TO BE DONE:
1. In the music blog post, reproduce the part from "But the shining" up to and including "I'll miss him.", substituting "moment" for "highlight".
2. Pick up the music blog post after its final sentence and keep writing.

═══ PASSAGE SHOWN

An amazing way to go. Jane Little, who was the bassist in the Atlanta Symphony Orchestra, the longest tenured person to play in a orchestra went out in style as she died on stage during an encore performance of There's No Business Like Show Business Sunday Night. She debuted at age 16 in 1945 and played for 71 years before her final performance. To me that's the ultimate complement and the best way to go out in life, playing on stage. She had no children and was widowed. She could have retired but in the end, the orchestra was her family. She was 87.
Julius La Rosa was a pop star of the 1950s, and was part of Arthur Godfrey's talent show. Godfrey fired La Rosa after a performance on his show and Archie Beyer, the music director of Godfrey's show. La Rosa signed to Beyer's Cadence label and started recording new pop standards. However, the firing started up a nice pop career of the 1950s to which La Rosa had a few hits on the Cadence label and Ed Sullivan signed him up to the Talk Of The Town program. La Rosa passed away last Thursday at age 86.
Guy Clark, one of finest Nashville songwriters ever died Monday after a long illness. He was 74. Along with Townes Van Zant, and Billy Joe Shaver, Clark wrote some of the finest songs recorded (Desperadoes Waiting For A Train, L A Freeway) and his first album for RCA Old No. 1 influenced many up and coming songwriters, Steve Earle and Chris Knight come to mind. http://www.musicrow.com/2016/05/lifenotes-legendary-songwriter-guy-clark-passes/
New Bo keeps changing from the last five years of coming together after the big flood of 2008. Last week they moved the old White Elephant Building to a new location, but new two story apartment buildings and restaurants has turned that part of Cedar Rapids into a place to hang around. They are also working on improvements to the old Dillon's/3rd Street Live Building. With the summer season beginning, there's plenty of new things to check out and see at the New Bo Farmer's Market, Parlor City and the NewBo Ale house. The Ale house 3 cheese mac and cheese is a good suggestion if you're tired of burgers and buffalo wings.
(photo: Kathy Colbert-Carfizzi)
If you weren't there, you missed the farewell jam of Tim Duffy Sunday afternoon at Rumors, and there was a fairly decent crowd there to wish Tim best of luck as he returns to the Georgia music scene. Backed with Dan Johnson, Tommy Bruner and Terry McDowell, Duffy serenaded us with his versions of Rikki Don't Lose That Number and other showstoppers as well. Tim Wiley made his first appearance since the Wiley Kats set, one month ago and did his songs of Jimi Hendrix and Cream. In the above photo, Tim and both Kathys get photobombed by two former members of Open Highway Band. That was fun, let's do that again!
But the shining moments was former Open Highway/Paraphernalia guitarist Dewayne Schminkey stepping in for Wiley and they did three songs together, for the second time in over 30 years. And the former Wiley Kats drummer getting to play drums behind superdrummer Tiffany Zweibohmer singing the Four Non Blondes hit single What's Up was another great highlight. Overall, it was Tim Duffy's show and I have to say, it was much fun jamming with a local legend these past 10 months of playing music again. I'll miss him.

══════
═══ RAW DATA

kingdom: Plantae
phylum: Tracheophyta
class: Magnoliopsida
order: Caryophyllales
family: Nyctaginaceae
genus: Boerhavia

══════

WRITTEN ANSWERS:
1.
But the shining moments was former Open Highway/Paraphernalia guitarist Dewayne Schminkey stepping in for Wiley and they did three songs together, for the second time in over 30 years. And the former Wiley Kats drummer getting to play drums behind superdrummer Tiffany Zweibohmer singing the Four Non Blondes hit single What's Up was another great moment. Overall, it was Tim Duffy's show and I have to say, it was much fun jamming with a local legend these past 10 months of playing music again. I'll miss him.

2.
Outside of the 45s big find earlier in May, I haven't found much in terms of music. I'm not impressed with the new Marion Goodwill, that opened last weekend, the place reeks of Listerine to the point of just about overpowering you. And Goodwill's idea of a record and CD section is to pile everything in racks and while there is a place to have the CDs and DVDs, the records were not in order. I did see some 45s at the new Salvation Army in town, still busier than ever, but the records were played a lot. An interesting one would have been the Hit Record band The Roamers doing Bits And Pieces but the record was scratched badly. Outside of Nino Tempo/April Stevens Whispering the selections were poor, but they did have a couple of Julius La Rosa 45s just in case anybody wanted to celebrate the legacy of the man. I passed on all of them.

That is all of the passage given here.